00h01, prendre du recul

Alors que les festivaliers sont tiraillés entre les pas de danse de Wawa sur la grande scène et le rock brut, presque punk, des Dizzy Brains, nous préférons prendre du recul. On choisit de sortir de la prairie pour se percher sur le pont à quelques centaines de mètres plus loin. On y découvre une petite vie annexe du festival. On y danse et on profite des morceaux que l'on y entend. Au passage, on en prend plein les yeux.

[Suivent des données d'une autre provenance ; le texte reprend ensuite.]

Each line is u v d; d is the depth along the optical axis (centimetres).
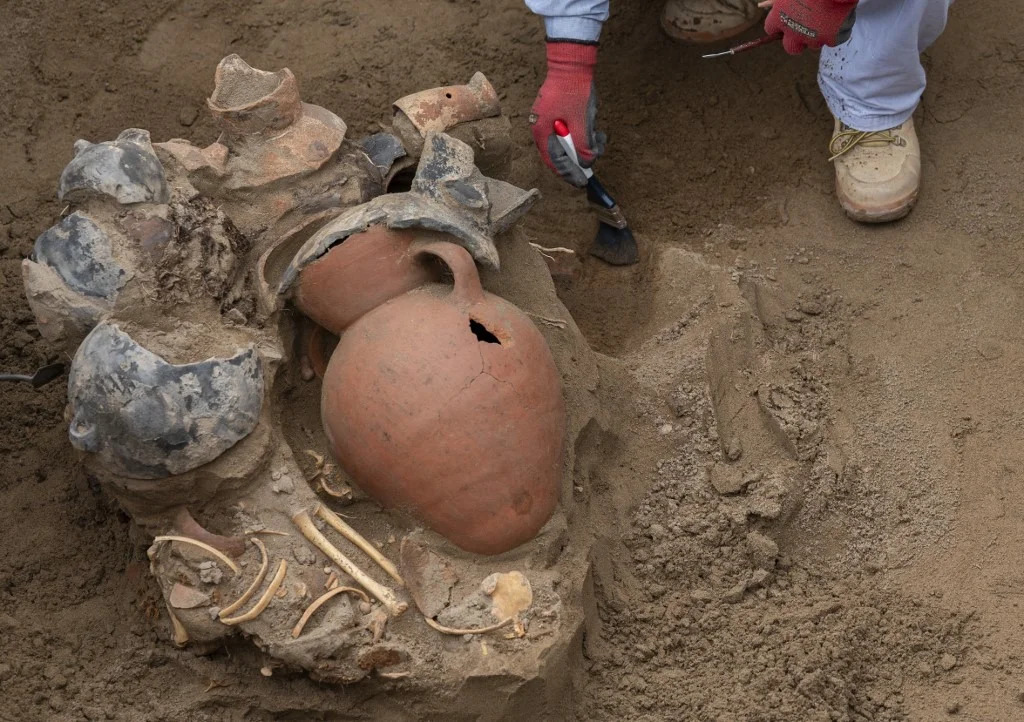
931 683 321
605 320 416
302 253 307
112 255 298
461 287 299
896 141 438
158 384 285
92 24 513
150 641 315
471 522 294
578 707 311
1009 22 494
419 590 294
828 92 448
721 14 496
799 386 379
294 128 330
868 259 432
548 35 405
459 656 289
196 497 299
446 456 289
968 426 377
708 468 354
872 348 402
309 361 328
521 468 295
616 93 496
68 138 478
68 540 342
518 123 488
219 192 325
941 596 338
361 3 530
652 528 344
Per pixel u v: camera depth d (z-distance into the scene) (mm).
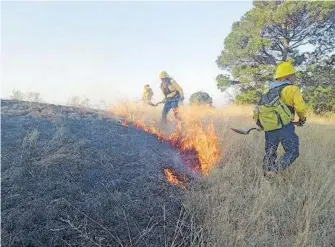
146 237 2918
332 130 7059
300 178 4172
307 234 2854
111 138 5094
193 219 3186
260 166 4418
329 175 3986
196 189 3793
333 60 15875
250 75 16297
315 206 3352
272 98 4410
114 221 3066
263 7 16938
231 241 2809
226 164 4363
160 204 3410
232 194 3520
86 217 2990
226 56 17234
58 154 3998
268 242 2879
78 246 2686
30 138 4238
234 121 7238
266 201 3344
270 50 16688
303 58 16344
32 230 2779
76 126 5453
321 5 14750
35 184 3404
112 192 3490
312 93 15266
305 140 5613
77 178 3635
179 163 4570
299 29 15914
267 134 4512
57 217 2963
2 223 2758
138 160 4391
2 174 3461
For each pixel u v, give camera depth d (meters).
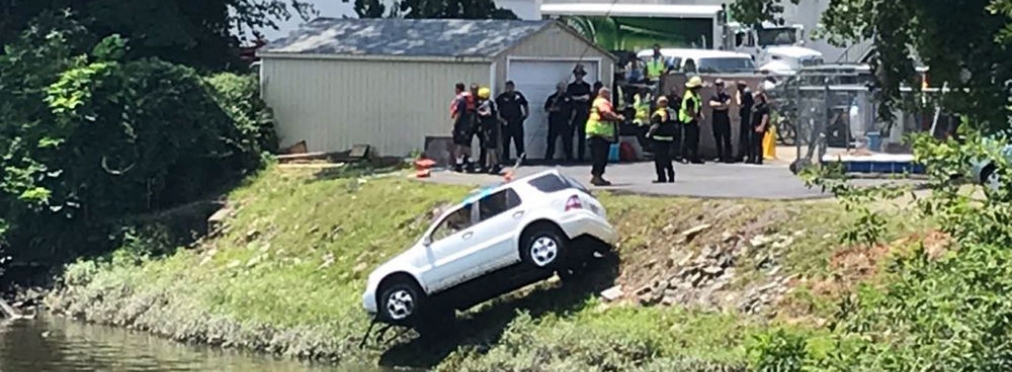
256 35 47.25
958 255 12.41
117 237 35.72
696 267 25.69
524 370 24.03
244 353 27.67
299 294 29.58
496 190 26.50
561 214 26.08
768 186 31.09
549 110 38.22
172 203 38.03
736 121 39.84
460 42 38.88
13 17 43.22
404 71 38.94
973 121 16.33
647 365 22.77
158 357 27.25
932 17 18.86
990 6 14.55
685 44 51.12
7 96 37.72
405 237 30.73
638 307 25.47
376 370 25.78
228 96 39.47
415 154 38.34
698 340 23.55
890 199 14.34
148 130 37.59
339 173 36.59
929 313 12.36
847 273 23.20
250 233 34.06
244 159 39.03
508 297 27.03
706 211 26.92
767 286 24.44
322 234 32.41
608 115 31.64
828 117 32.81
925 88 20.61
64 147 36.84
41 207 36.22
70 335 29.92
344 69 39.75
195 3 45.62
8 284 35.19
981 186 12.56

Jour 4. 17h24, à la recherche de l'ombre perdue

Alors que le soleil cogne très fort sur nos têtes, nous partons à la recherche de coins d'ombre pour éviter l'insolation. Les différents arbres de la prairie abritent déjà les festivaliers par dizaine. On choisit de s'éloigner encore un peu plus loin dans le village et on tombe sur les stands de jeux épargnés par le soleil. L'occasion pour nous de découvrir différents jeux traditionnels, comme l'awalé (photo).

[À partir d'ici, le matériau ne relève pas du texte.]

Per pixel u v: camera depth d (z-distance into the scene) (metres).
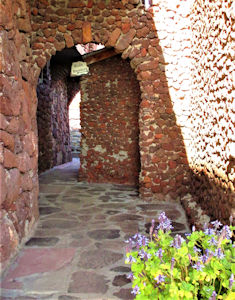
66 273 2.16
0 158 2.17
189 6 4.49
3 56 2.34
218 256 1.37
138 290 1.33
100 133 6.34
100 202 4.55
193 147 4.22
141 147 4.68
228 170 2.26
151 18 4.52
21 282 2.03
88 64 6.23
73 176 7.34
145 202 4.56
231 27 2.19
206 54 3.29
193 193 4.07
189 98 4.57
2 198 2.19
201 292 1.35
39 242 2.79
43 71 7.97
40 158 7.73
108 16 4.48
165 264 1.38
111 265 2.30
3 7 2.36
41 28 4.42
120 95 6.18
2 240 2.18
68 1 4.43
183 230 3.15
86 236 2.97
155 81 4.60
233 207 2.10
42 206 4.27
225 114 2.40
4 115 2.31
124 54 4.58
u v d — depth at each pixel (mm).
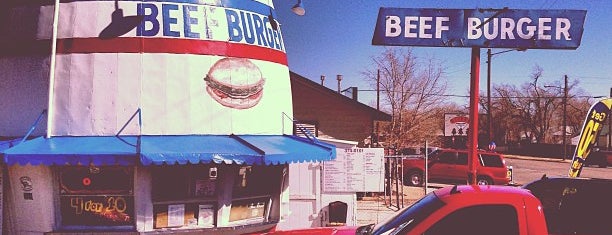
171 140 9414
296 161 9609
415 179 26141
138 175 9445
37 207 9539
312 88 23141
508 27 12422
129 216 9617
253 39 10641
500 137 83750
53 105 9484
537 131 78938
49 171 9414
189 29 9906
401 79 35312
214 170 10055
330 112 23250
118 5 9703
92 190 9539
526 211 5230
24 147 8688
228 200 10148
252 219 10766
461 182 25672
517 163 50844
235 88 10195
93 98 9477
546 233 5207
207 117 9883
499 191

20h38, « non les braves gens n'aiment pas que l'on suive une autre route qu'eux »

Pour finir le festival, on se laisse porter tout au long du concert-fleuve de l'Afrique Enchantée. On retrouve sur scène entre autres Danyel Waro, Christine Salem, et Ann O'Aro qui accompagnent cette émission radiophonique légendaire. Tandis que les analystes politiques sont en train de s'exciter du haut de leurs plateaux télé, l'immense troupe d'artistes signe une reprise brillante de l'immense classique de Brassens. Nous sommes complètement séduits.

Le bilan

Côté concert 

Le patriarche
Danyel Waro, qui de plus emblématique pour porter la cause créole ?

Le live incendiaire
Skip&Die vs Lindigo, personne n'a su retourner la prairie comme eux

Les fédérateurs
L'Afrique Enchantée, de 7 à 77 ans, venez découvrir les musiques de l'Océan Indien

La surprise
Labelle, une baffe à laquelle on ne s'attendait pas

Côté festival 

On a aimé :
- Une vraie ambiance de festival en plein centre-ville
- La proximité avec les artistes : discuter avec eux en sortie de scène, danser avec Danyel Waro dans la fosse
- L'ouverture du festival aux enfants et aux familles : ça fait du bien un public qui se mélange
- Le mélange des disciplines : des concerts, une exposition photo, du dessin, du cirque
- Un festival dans lequel on fait des découvertes grâce à une prog thématique

 On a moins aimé :
- Trop peu de choses à moins de 9-10€ : on aurait bien aimé se manger un plat version océan indien
- De l'eau vendu à 2 euros par endroit, alors qu'il faisait un véritable cagnard

Conclusion 

Les organisateurs du Rio Loco ont réussi leur coup. En plein centre de Toulouse, ils ont fait de la prairie des Filtres un véritable îlot de l'océan indien. On ne s'étonnera alors pas des 75.000 entrées qui ont été vendues durant les quatre jours. Quelle route prendrons-nous l'année prochaine ? Personne ne sait. La seule de nos certitudes est que les musiques du monde seront encore une fois à l'honneur.